__EXERCISE DESCRIPTION__
The word "responsável" marks the lines to keep; find each one in the data and copy it.

__Extracted page text data__
[Start of Attachment]

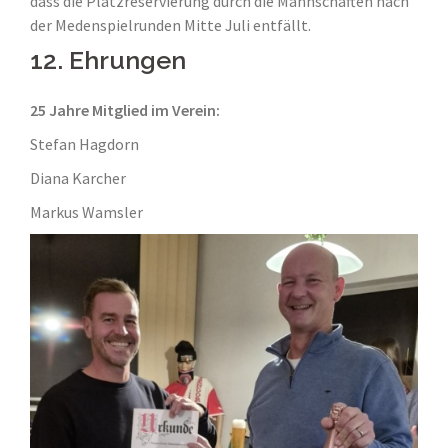
dass die Platzreservierung durch die Mannschaften nach
der Medenspielrunden Mitte Juli entfällt.
12. Ehrungen
25 Jahre Mitglied im Verein:
Stefan Hagdorn
Diana Karcher
Markus Wamsler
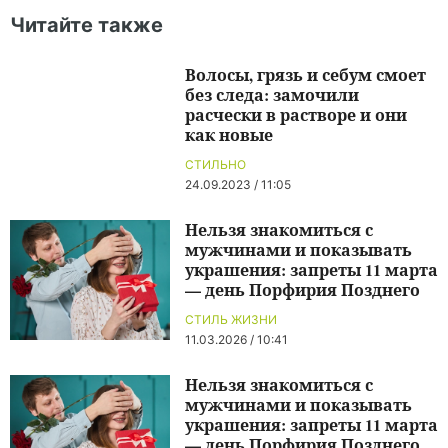
Читайте также
Волосы, грязь и себум смоет
без следа: замочили
расчески в растворе и они
как новые
СТИЛЬНО
24.09.2023 / 11:05
Нельзя знакомиться с
мужчинами и показывать
украшения: запреты 11 марта
— день Порфирия Позднего
СТИЛЬ ЖИЗНИ
11.03.2026 / 10:41
Нельзя знакомиться с
мужчинами и показывать
украшения: запреты 11 марта
— день Порфирия Позднего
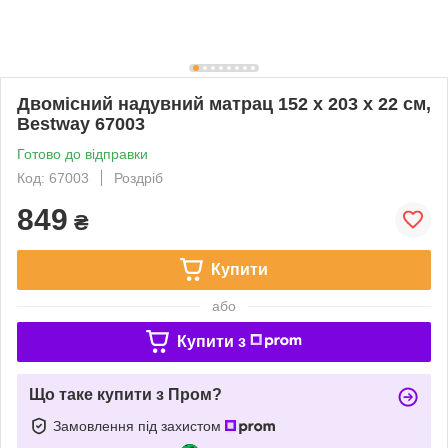
Двомісний надувний матрац 152 х 203 х 22 см,
Bestway 67003
Готово до відправки
Код: 67003
Роздріб
849
₴
Купити
або
Купити з
Що таке купити з Пром?
Замовлення під захистом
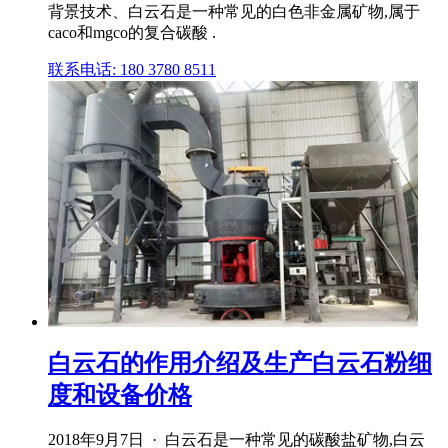
背景技术、白云石是一种常见的白色非金属矿物,属于
caco和mgco的复合碳酸 .
联系电话: 180 3780 8511
白云石的作用介绍及生产白云石粉细
度和设备价格
2018年9月7日 · 白云石是一种常见的碳酸盐矿物,白云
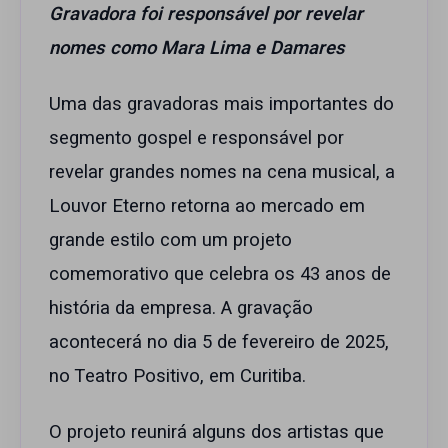
Gravadora foi responsável por revelar
nomes como Mara Lima e Damares
Uma das gravadoras mais importantes do
segmento gospel e responsável por
revelar grandes nomes na cena musical, a
Louvor Eterno retorna ao mercado em
grande estilo com um projeto
comemorativo que celebra os 43 anos de
história da empresa. A gravação
acontecerá no dia 5 de fevereiro de 2025,
no Teatro Positivo, em Curitiba.
O projeto reunirá alguns dos artistas que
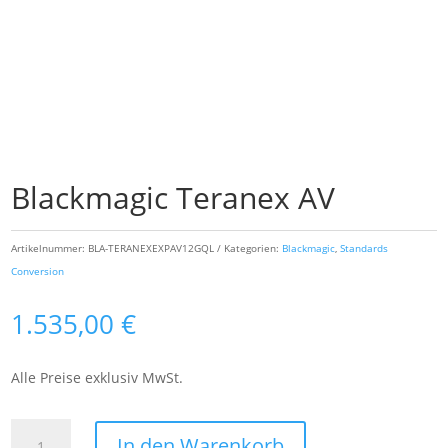
Blackmagic Teranex AV
Artikelnummer:
BLA-TERANEXEXPAV12GQL
Kategorien:
Blackmagic
,
Standards
Conversion
1.535,00
€
Alle Preise exklusiv MwSt.
Blackmagic
In den Warenkorb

[End of Attachment]

__RESPONSE__
Gravadora foi responsável por revelar
segmento gospel e responsável por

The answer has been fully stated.